Data Science Ingredients Explain with Drew Conway Diagram
By: Nunung Nurul Qomariyah, Ph.D
there is a point where there are just NOT enough brain cells on the planet to even look or even glance at the data (Yann LeCun, Director of AI Research at Facebook)
Nowadays, data is everywhere. Look around us, websites, e-Commerce, financial transactions, IoT devices, online trading, social Network, smart watch, etc. Every single day, people generating data. Yan LeCunn, a director of AI Research at Facebook, said that there will be a day that we, as a human, cannot process all those data anymore with our brain. That’s why we need a help from a computer.
This huge amount of data can no longer be managed by a standard relational database system, it needs something big, and more powerful. This is where the BIG DATA technology is being invented to handle this kind of huge data which comes in different format, structured or unstructured. This is the good news. Now, as we already have the technology to handle this, then what?
Given a large mass of data, we can by judicious selection construct perfectly plausible unassailable theories—all of which, some of which, or none of which may be right. (Paul Srere)

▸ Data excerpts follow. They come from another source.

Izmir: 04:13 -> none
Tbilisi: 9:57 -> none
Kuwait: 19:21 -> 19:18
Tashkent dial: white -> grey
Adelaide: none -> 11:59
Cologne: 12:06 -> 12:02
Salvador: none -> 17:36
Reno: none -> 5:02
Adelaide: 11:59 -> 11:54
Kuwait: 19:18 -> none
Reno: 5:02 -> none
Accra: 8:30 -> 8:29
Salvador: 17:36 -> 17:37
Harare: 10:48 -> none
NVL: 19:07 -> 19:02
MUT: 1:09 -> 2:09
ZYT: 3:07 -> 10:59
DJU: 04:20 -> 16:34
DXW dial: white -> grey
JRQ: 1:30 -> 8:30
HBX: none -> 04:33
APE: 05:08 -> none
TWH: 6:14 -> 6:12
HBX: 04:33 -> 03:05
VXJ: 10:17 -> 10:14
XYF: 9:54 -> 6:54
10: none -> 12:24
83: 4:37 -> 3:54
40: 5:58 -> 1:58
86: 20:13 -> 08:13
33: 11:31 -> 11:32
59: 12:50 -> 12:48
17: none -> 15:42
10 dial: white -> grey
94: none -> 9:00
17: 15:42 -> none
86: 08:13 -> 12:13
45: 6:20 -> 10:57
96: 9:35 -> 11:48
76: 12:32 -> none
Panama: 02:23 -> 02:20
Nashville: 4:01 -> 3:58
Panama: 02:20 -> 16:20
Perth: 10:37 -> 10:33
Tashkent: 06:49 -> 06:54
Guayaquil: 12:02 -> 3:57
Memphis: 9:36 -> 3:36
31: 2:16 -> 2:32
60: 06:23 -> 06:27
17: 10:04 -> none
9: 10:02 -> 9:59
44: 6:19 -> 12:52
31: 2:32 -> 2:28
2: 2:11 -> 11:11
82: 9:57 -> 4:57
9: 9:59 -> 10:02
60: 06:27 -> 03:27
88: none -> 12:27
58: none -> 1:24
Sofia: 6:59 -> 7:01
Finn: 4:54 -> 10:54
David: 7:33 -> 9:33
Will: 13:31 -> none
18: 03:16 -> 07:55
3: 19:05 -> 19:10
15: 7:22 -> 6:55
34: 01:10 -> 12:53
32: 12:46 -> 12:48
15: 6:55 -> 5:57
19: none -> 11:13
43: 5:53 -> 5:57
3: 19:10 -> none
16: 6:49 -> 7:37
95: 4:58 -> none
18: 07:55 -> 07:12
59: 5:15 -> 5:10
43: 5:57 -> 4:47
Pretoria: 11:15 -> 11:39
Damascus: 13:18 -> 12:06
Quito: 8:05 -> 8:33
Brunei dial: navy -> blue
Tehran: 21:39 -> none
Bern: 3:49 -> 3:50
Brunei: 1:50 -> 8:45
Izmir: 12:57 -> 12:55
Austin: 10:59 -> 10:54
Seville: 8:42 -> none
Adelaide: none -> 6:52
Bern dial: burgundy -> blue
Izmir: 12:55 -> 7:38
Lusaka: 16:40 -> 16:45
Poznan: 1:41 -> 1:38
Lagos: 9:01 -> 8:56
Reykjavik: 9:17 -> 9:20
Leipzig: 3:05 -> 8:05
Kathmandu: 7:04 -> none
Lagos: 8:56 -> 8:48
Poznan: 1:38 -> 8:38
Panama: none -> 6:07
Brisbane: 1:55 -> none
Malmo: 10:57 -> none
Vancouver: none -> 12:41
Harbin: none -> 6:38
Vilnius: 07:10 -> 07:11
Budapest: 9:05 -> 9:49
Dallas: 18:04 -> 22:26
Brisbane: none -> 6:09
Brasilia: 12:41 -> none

We actually have another problem with that. Everyone can create a theory from those data, it can be true and valuable or even the opposite way, it can be false and rubbish. So now, how people can take advantage of this situation, especially for business people who actually willing to spend their money to get valuable information?
Here comes the DATA SCIENCE, a multidisciplinary field of study with goal to address the challenges in big data. According to [1], Data science is a concept to unify statistics, data analysis, machine learning, domain knowledge and their related methods” in order to “understand and analyze actual phenomena” with data. What is the ingredients of a DATA SCIENCE according to Drew Conway? Please see the image below:
Data science skills composed of three big area: Computer Science, Math and Statistics and Business/Domain Expertise. In computer science, you need coding skill, a little bit of hacking skill will also help to find a new data sources. You also need a machine learning skill. In Math and Statistics, you need analytic skill, dealing with probability, analyzing the data, diagnose problem and selecting a proper procedure for predicting. In Business/Domain Expertise, you will need to understand the problem domain to finally achieve the goal. This also to ensure that the result will be impactful and well implemented.
References:
[1] Hayashi, Chikio (1 January 1998). “What is Data Science? Fundamental Concepts and a Heuristic Example”. In Data Science, Classification, and Related Methods. Studies in Classification, Data Analysis, and Knowledge Organization. Springer Japan. pp. 40–51.